Legend version can display maps/charts
plus all the rest of the other features.
Very small screen

available charts

https://buy.garmin.com/shop/shop.do?pID=173#onTheWater


----------



## Gramps (Nov 1, 2007)

Rich if you're not in a hurry I have a Garmin GPSMap 72 and Etrex Legend C that you are more than welcome to play with and see which fits you better.

But from a true chart stand point, the Etrex has much better built in "maps", but no where near a full on chart plotter. The maps are more less blue for water & green for land, but does include the channel markers and some depth indication. I've run 5-8 miles in the dark using the Etrex to stay between the markers.

The 72 has not been used much, it was a gift and I already had the Legend.

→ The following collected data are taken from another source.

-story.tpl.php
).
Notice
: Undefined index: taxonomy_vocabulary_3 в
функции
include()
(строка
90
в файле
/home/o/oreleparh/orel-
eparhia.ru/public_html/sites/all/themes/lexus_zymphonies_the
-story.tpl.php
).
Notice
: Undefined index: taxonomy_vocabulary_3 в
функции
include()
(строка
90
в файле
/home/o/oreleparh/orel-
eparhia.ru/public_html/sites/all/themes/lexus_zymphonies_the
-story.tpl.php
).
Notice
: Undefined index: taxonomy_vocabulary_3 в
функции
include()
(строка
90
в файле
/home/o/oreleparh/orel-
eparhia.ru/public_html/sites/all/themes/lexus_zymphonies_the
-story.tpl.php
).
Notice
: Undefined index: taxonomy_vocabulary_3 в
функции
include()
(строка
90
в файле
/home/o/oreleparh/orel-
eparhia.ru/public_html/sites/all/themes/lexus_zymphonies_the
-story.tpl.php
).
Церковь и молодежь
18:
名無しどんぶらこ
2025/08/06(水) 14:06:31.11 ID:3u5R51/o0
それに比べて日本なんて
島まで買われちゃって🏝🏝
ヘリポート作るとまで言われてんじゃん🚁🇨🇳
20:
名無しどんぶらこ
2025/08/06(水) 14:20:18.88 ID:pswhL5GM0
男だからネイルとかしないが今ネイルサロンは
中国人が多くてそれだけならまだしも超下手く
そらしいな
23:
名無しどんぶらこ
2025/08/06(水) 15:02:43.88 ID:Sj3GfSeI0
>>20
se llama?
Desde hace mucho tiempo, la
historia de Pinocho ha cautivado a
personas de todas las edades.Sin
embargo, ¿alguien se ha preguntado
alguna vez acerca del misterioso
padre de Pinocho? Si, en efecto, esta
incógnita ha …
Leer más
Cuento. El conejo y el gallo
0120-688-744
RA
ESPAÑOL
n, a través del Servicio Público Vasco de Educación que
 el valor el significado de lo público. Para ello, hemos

Check on eBay to see how much a remanufactured unit is compared to new from BB.


----------



## richg99 (Nov 28, 2009)

Gramps...yep, just seeing the "map" on one of these devices would help. So far, it appears that I will have to pop for, at least, added maps to get the detail that I need. 

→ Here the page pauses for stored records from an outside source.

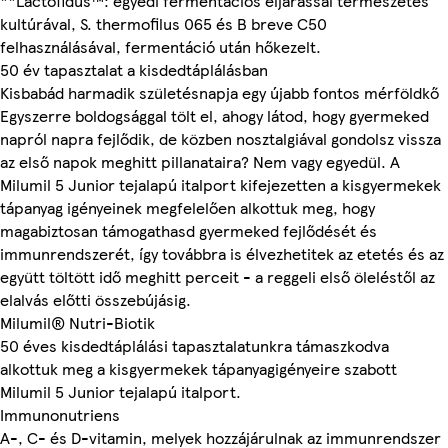
**Lactofidus™: egyedi fermentációs eljárással természetes
kultúrával, S. thermofilus 065 és B breve C50
felhasználásával, fermentáció után hőkezelt.
50 év tapasztalat a kisdedtáplálásban
Kisbabád harmadik születésnapja egy újabb fontos mérföldkő
Egyszerre boldogsággal tölt el, ahogy látod, hogy gyermeked
napról napra fejlődik, de közben nosztalgiával gondolsz vissza
az első napok meghitt pillanataira? Nem vagy egyedül. A
Milumil 5 Junior tejalapú italport kifejezetten a kisgyermekek
tápanyag igényeinek megfelelően alkottuk meg, hogy
magabiztosan támogathasd gyermeked fejlődését és
immunrendszerét, így továbbra is élvezhetitek az etetés és az
együtt töltött idő meghitt perceit - a reggeli első öleléstől az
elalvás előtti összebújásig.
Milumil® Nutri-Biotik
50 éves kisdedtáplálási tapasztalatunkra támaszkodva
alkottuk meg a kisgyermekek tápanyagigényeire szabott
Milumil 5 Junior tejalapú italport.
Immunonutriens
A-, C- és D-vitamin, melyek hozzájárulnak az immunrendszer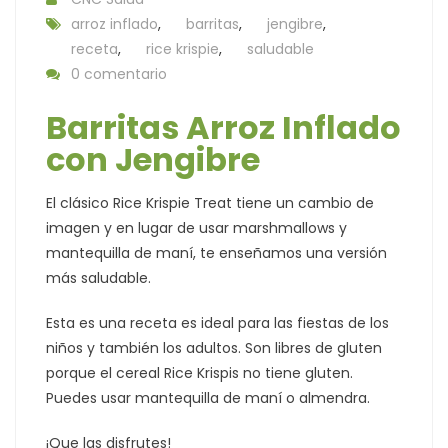
arroz inflado
,
barritas
,
jengibre
,
receta
,
rice krispie
,
saludable
0 comentario
Barritas Arroz Inflado
con Jengibre
El clásico Rice Krispie Treat tiene un cambio de
imagen y en lugar de usar marshmallows y
mantequilla de maní, te enseñamos una versión
más saludable.
Esta es una receta es ideal para las fiestas de los
niños y también los adultos. Son libres de gluten
porque el cereal Rice Krispis no tiene gluten.
Puedes usar mantequilla de maní o almendra.
¡Que las disfrutes!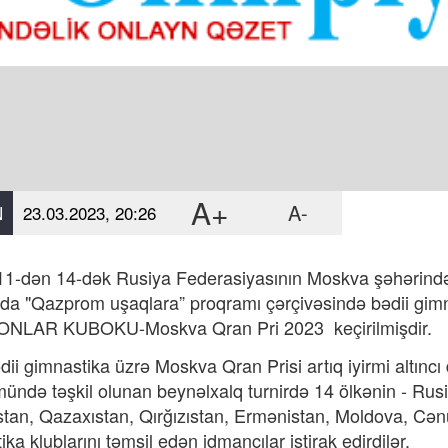
A+
A-
N
23.03.2023, 20:26
11-dən 14-dək Rusiya Federasiyasının Moskva şəhərind
da "Qazprom uşaqlara” proqramı çərçivəsində bədii gi
NLAR KUBOKU-Moskva Qran Pri 2023 keçirilmişdir.
imnastika üzrə Moskva Qran Prisi artıq iyirmi altıncı dəf
ndə təşkil olunan beynəlxalq turnirdə 14 ölkənin - Rusiy
tan, Qazaxıstan, Qırğızıstan, Ermənistan, Moldova, Cən
ka klublarını təmsil edən idmançılar iştirak edirdilər.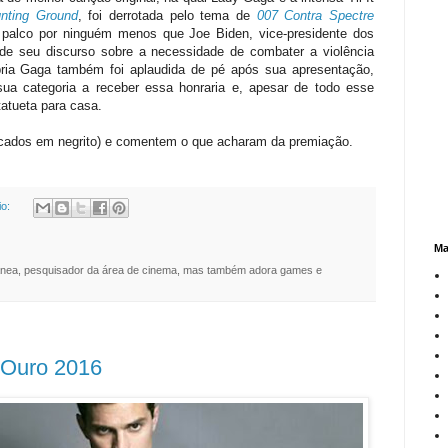
nting Ground
, foi derrotada pelo tema de
007 Contra Spectre
 palco por ninguém menos que Joe Biden, vice-presidente dos
 de seu discurso sobre a necessidade de combater a violência
pria Gaga também foi aplaudida de pé após sua apresentação,
ua categoria a receber essa honraria e, apesar de todo esse
atueta para casa.
acados em negrito) e comentem o que acharam da premiação.
io:
Ma
nea, pesquisador da área de cinema, mas também adora games e
 Ouro 2016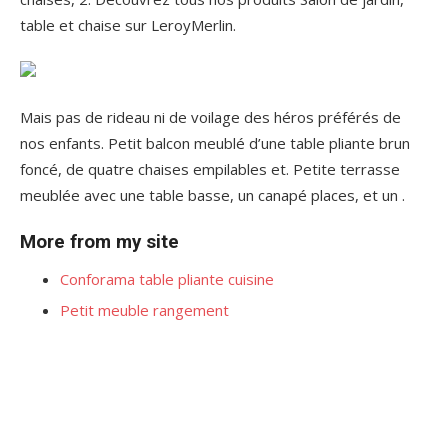
table et chaise sur LeroyMerlin.
Mais pas de rideau ni de voilage des héros préférés de
nos enfants. Petit balcon meublé d’une table pliante brun
foncé, de quatre chaises empilables et. Petite terrasse
meublée avec une table basse, un canapé places, et un .
More from my site
Conforama table pliante cuisine
Petit meuble rangement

My target is some marshes East of Houston. I don't want to get lost back in there. Between the mosquitoes and the gators...not a good idea.

When are you heading over this way? rich


----------



## Gramps (Nov 1, 2007)

Marshes east of Houston, Anahuac? You're speaking my language! I think there will have to be some field testing.

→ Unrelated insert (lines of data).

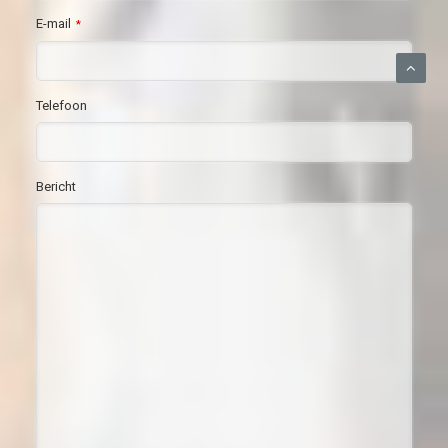
E-mail
*
Telefoon
Bericht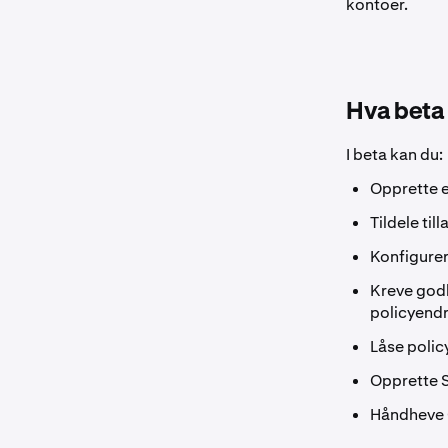
kontoer.
Hva beta 
I beta kan du:
Opprette 
Tildele til
Konfigurer
Kreve godk
policyendr
Låse polic
Opprette S
Håndheve O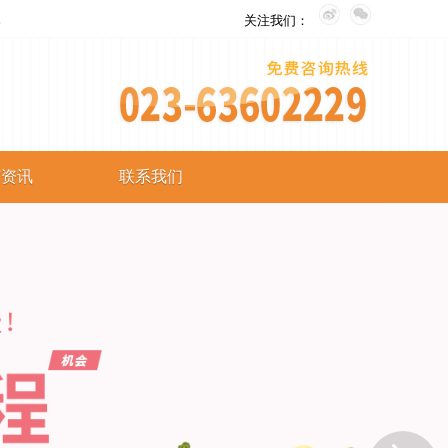
。
关注我们：
艺资讯
联系我们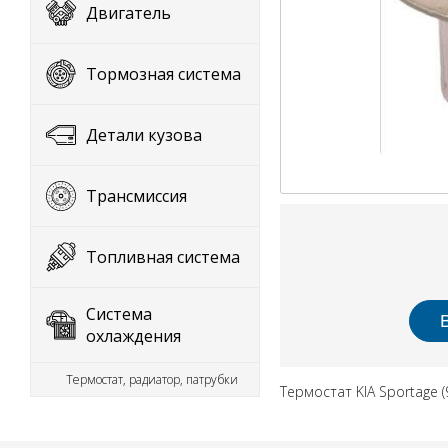
Двигатель
Тормозная система
Детали кузова
Трансмиссия
Топливная система
Система
охлаждения
Термостат, радиатор, патрубки
Термостат KIA Sportage (9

The detailed maps may not be required. The handhelds are accurate within 10', if your on idle / low speed it is easy to re-run your marked track back to a known position. 

I'm heading that way the end of next week, should be in Humble by Wednesday the 3rd at the latest.


----------



## richg99 (Nov 28, 2009)

Well,. it will be good to finally meet you.  Send me an email as soon as you have time.

re the marshes ..Take a look at   Cove, TX  on Google Earth and you will see what I mean.  My track will take me to "jack's pocket" on the upper reaches of Trinity bay.

Incidentally, Galveston bay---which includes Trinity bay--- is said to be the third largest bay system in the US ...  525 square miles of water.  Lots of places to go and fish.  Rich


----------



## Gramps (Nov 1, 2007)

Yes sir. We are talking about the same thing. I've read some about launching from an area called "Goo Hole" and issues there. If you drivea little further there are two others launches to hit Jack's.

I'll email you soon!


----------



## richg99 (Nov 28, 2009)

Yep, Gou Hole road leads exactly to the launch in question. It appears that I can start fishing a few minutes from the launch and just work my way down to Galveston/Trinity bay slowly. If the reds are biting that far North, then I'll never need a GPS. 

I actually own two very old GPS 's already. But..I left them in Illinois/Wisc. I am contacting a neighbor to see if they will go to my house there and look in my garage to see if the units are where I think they might be. If so, then either one will do for a "get me back" (no maps) unit. Rich


----------



## richg99 (Nov 28, 2009)

Hooray....my 11 year old Magellan GPS has been found, in my summer home's garage, by my neighbor. It is only 1,200 miles away, but will be shipped to Houston soon. It should serve well enough to get me home from my adventure. Rich


----------